# After Black Tank Dump - What To Do - Smell



## daveo (Mar 23, 2008)

After you dump a black tank - are you supposed to add water? I dump and a few weeks later after no camping the bathroom smells? Suggestions? Thought about adding water and one of the blue tank things after dumping?


----------



## ED_RN (Jun 25, 2006)

After dumping you should add some water and something to neutralize the smell. I use the blue stuff others use different things it's really your preference. The water is important. You should add about 5 gallons. If the trailer sit's for long periods in hot water you may to add some additional water from time to time since it will evaporate and go up the vent. If there is anything still in the tank without water it will dry out and you'll never get it out of there.


----------



## chuck&gail (Mar 8, 2010)

I always add one gallon to each waste tank after dumping. Keeps "stuff", and seals, from drying out. If tank smells I add a PottyTab.

In winter I add about a quart of RV antifreeze and a cup of peanet oil to each tank. Peanut oil acts as a valve lube.


----------



## Rob_G (Feb 16, 2006)

I do the "natural" method. Once emptied, I add about 5 gallons of water, laundry detergent, and 2 cups of calgon. Cleans up nice on the way home. Ever seen a dirty washing machine?


----------



## rdvholtwood (Sep 18, 2008)

We dump the black tank and add a 5 gallon bucket of water with a blue tab - haven't had any problems yet. I've heard that the calgon keeps things slippery to avoid things sticking.....

Also, throwing your cooler ice down after camping has been suggested to help agitate and clean up the tank during the ride home - that is - if you have somewhere to dump at home...

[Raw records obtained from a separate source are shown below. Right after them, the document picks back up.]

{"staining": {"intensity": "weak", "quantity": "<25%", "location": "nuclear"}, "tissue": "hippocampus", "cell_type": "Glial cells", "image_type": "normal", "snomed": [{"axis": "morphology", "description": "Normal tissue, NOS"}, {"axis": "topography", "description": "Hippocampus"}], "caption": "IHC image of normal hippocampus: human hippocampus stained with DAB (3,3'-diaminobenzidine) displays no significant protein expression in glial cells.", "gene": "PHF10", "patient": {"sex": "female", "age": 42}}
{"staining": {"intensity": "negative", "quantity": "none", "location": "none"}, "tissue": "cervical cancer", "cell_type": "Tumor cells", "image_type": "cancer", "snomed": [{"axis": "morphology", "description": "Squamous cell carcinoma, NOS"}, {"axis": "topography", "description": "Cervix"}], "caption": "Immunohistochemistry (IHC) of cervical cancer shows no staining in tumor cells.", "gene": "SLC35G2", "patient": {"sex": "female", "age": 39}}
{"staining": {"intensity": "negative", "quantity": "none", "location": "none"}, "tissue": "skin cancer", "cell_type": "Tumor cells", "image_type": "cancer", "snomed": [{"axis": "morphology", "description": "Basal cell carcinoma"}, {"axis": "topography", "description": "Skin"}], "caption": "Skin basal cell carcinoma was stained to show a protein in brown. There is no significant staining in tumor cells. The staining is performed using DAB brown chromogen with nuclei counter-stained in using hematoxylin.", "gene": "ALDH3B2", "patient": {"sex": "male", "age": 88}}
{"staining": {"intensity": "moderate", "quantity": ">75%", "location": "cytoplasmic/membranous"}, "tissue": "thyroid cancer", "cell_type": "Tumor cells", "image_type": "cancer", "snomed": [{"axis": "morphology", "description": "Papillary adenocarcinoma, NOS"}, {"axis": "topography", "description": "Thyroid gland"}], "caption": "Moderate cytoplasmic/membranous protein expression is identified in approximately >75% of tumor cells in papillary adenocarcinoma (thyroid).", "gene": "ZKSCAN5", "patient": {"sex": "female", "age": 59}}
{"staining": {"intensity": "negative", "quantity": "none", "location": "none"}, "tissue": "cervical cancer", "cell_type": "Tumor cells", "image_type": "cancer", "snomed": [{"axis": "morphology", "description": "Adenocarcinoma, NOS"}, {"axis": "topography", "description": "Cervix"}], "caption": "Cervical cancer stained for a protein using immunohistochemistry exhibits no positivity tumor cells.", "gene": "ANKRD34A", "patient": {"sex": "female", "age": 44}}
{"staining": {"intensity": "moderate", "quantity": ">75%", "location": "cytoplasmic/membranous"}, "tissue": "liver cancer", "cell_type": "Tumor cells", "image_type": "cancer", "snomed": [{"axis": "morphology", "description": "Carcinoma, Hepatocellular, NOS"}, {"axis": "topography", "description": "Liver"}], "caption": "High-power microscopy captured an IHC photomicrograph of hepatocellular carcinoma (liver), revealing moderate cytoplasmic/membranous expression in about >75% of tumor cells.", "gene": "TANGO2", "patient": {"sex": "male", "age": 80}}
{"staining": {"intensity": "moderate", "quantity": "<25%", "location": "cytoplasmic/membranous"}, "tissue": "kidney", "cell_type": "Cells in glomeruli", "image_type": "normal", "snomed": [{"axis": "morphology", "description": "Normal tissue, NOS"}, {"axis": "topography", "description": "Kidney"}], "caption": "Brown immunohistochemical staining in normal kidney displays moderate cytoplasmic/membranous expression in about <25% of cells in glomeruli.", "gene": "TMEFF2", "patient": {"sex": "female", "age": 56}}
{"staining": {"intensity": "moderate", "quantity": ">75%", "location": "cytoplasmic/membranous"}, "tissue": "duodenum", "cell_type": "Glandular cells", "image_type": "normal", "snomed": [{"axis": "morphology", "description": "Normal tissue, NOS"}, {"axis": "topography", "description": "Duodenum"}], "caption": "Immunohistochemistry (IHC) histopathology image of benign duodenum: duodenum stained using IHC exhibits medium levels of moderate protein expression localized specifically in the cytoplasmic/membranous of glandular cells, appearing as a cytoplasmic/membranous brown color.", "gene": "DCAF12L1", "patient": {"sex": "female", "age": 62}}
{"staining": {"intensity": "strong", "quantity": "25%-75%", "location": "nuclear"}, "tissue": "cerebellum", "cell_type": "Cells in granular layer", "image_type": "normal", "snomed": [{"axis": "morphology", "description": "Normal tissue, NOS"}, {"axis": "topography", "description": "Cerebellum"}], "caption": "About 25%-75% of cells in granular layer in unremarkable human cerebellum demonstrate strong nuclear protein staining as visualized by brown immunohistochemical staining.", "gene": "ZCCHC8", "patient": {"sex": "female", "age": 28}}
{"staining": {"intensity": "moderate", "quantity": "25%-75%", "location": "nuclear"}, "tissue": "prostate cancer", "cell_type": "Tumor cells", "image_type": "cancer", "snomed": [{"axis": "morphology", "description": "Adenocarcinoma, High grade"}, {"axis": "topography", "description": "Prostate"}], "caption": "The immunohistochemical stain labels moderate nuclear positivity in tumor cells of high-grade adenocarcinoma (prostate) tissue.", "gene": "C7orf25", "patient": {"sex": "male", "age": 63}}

The only smell we have encountered is a - sulfur type smell - right after dumping the tanks. It doesn't last long, but, its pretty strong.


----------



## Jelly Donut (Apr 13, 2009)

Dump tank at CG, usually there is a hose at the dump station and I run some water through the tank. As I pull out of the CG, I stop at the store and buy a bag of ice or 2 (depends on how long we were using the black tank ). I dump the entire bag of ice into the tank.... When I get home, I dump the black tank into a 5 gallon spackle bucket, then dump it into my toilet at home. Throw some blue stuff in and I'm good to go!


----------



## thefulminator (Aug 8, 2007)

Do you have any sort of flusher, like a quicky flush installed and if so do you use it? I had the same problem. I used the detergent/softener combo with green stuff and still had problems. Would dump the tank and it would smell worse after the dump than before it. I tried dumping five gallon buckets of water down the toilet when dumping and using a wand but nothing helped. I finally installed a tornado rinser and use a clear elbow on the trailer dump connection so I can see what is coming out. When I dumped at a park the first time after installation, I couldn't believe the paper that was coming out. I mean after the tank was empty and I turned the flusher on, I would get big wads of paper every few minutes. This went on for at least a half hour. After seeing nothing but clear water for about ten minutes I called it good. Now every time I'm at a park with sewer hookups, I let it run until the water is clear for ten minutes and I haven't had a smell problem since.


----------